No slippage protection

Summary

In the Fees.sol contract there is no slippage protection in the swapping function which can result in the protocol receiving fewer tokens than at a fair market price, if a sandwich attack is performed.

Vulnerability Details

In the Fees.sol contract there is no slippage protection in the swapping function which can result in the protocol receiving fewer tokens than at a fair market price, if a sandwich attack is performed. A Sandwich attack is when a bot places a buy order in front of a user’s transaction and a sell order directly after the user’s transaction. So, The user’s order is executed at a higher price and the bot then immediately sells into this price.

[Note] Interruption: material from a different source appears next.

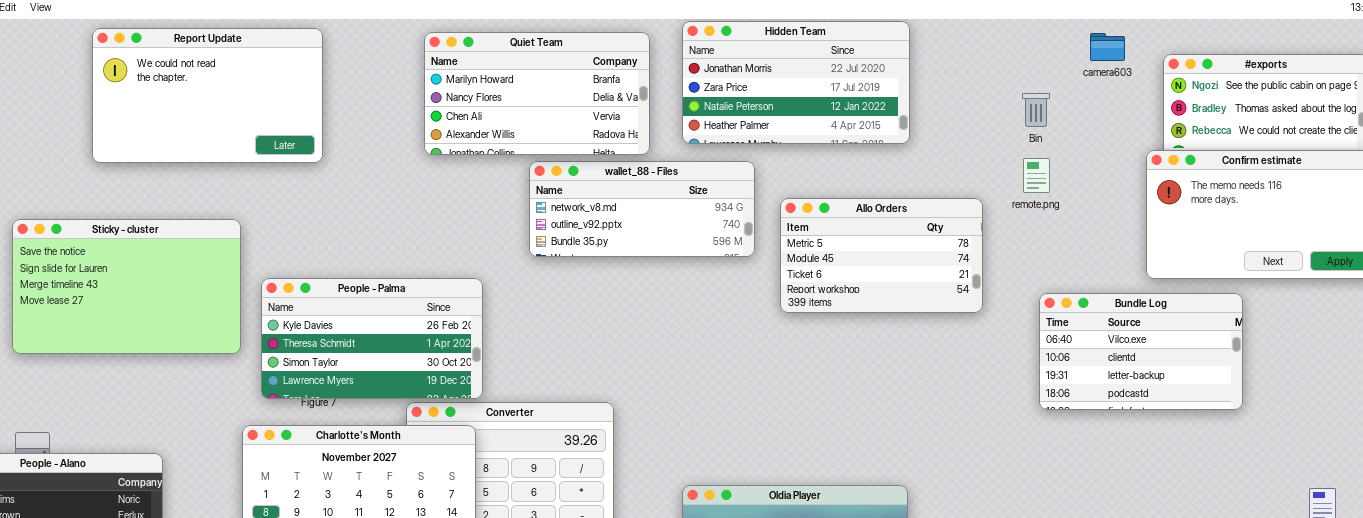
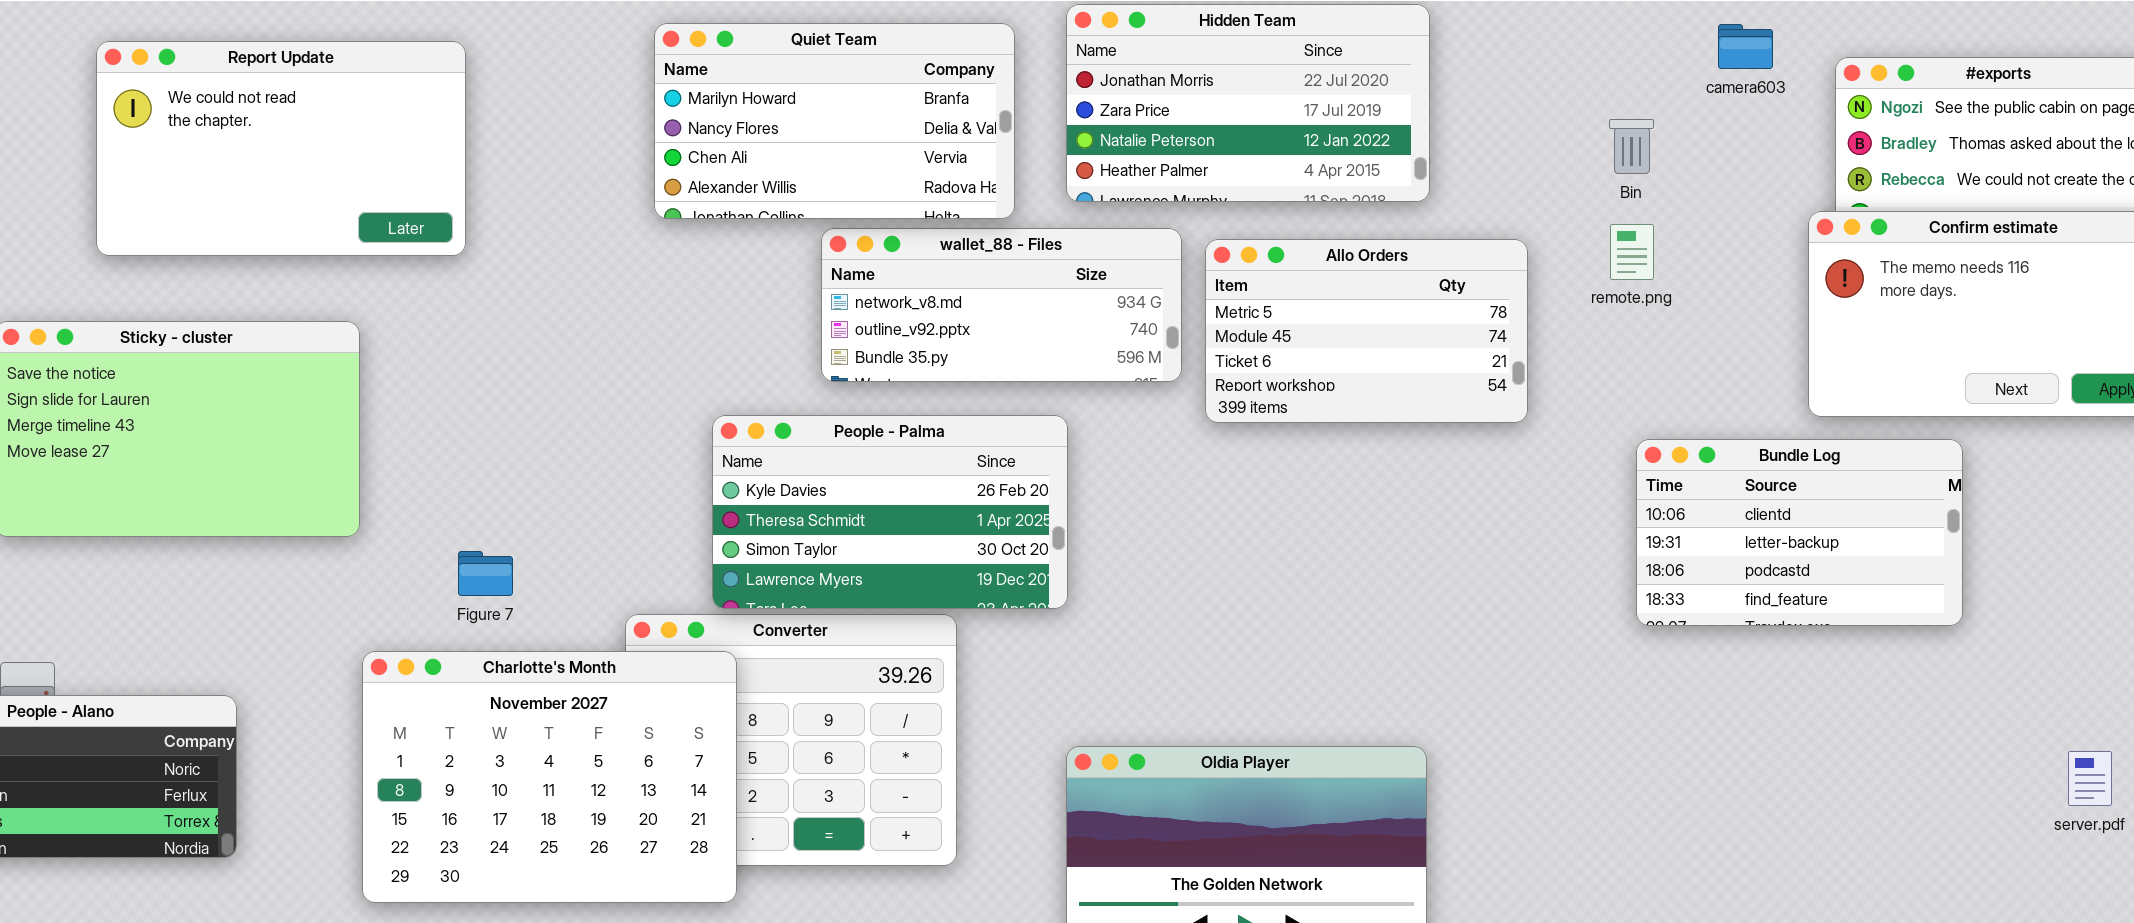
Report Update: [92,28,323,163] -> [96,41,466,256], moved
Allo Orders: [780,198,983,313] -> [1205,239,1528,423], moved
People - Palma: [261,278,483,399] -> [712,415,1068,609], moved
Bundle Log: [1039,293,1243,410] -> [1636,439,1963,626], scrolled down 1 row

function sellProfits(address _profits) public {
require(_profits != WETH, "not allowed");
uint256 amount = IERC20(_profits).balanceOf(address(this));
ISwapRouter.ExactInputSingleParams memory params = ISwapRouter
.ExactInputSingleParams({
tokenIn: _profits,
tokenOut: WETH,
fee: 3000,
recipient: address(this),
deadline: block.timestamp,
amountIn: amount,
amountOutMinimum: 0, // @audit min return 0 tokens; no slippage => user loss of funds
sqrtPriceLimitX96: 0
});
amount = swapRouter.exactInputSingle(params);
IERC20(WETH).transfer(staking, IERC20(WETH).balanceOf(address(this)));
}

I have set the severity of this vulnerability as high, as the Fees.sol contract will be used to swap all of the ERC20 tokens received as fees from the Lender.sol protocol to WETH (otherwise there is no purpose for this contract, and yet the contract itself is vulnerable). Which results in the protocol using funds, not a user of the protocol. This is a different issue than my other issue describing how because the Uniswap V3 router is not approved to spend any ERC20 tokens, thus tokens will be locked forever, as the root of the vulnerability is different - amountOutMinimum: 0, // @audit min return 0 tokens; no slippage => user loss of funds.

Impact

Swaps can happen at a bad price and lead to receiving fewer tokens than at a fair market price. The attacker's profit is the protocol's loss.

Tools Used

Manual Review

Recommendations

Per Uniswap docs amountOutMinimum: For a real deployment, this value should be calculated using our SDK or an onchain price oracle - this helps protect against getting an unusually bad price for a trade due to a front running sandwich or another type of price manipulation.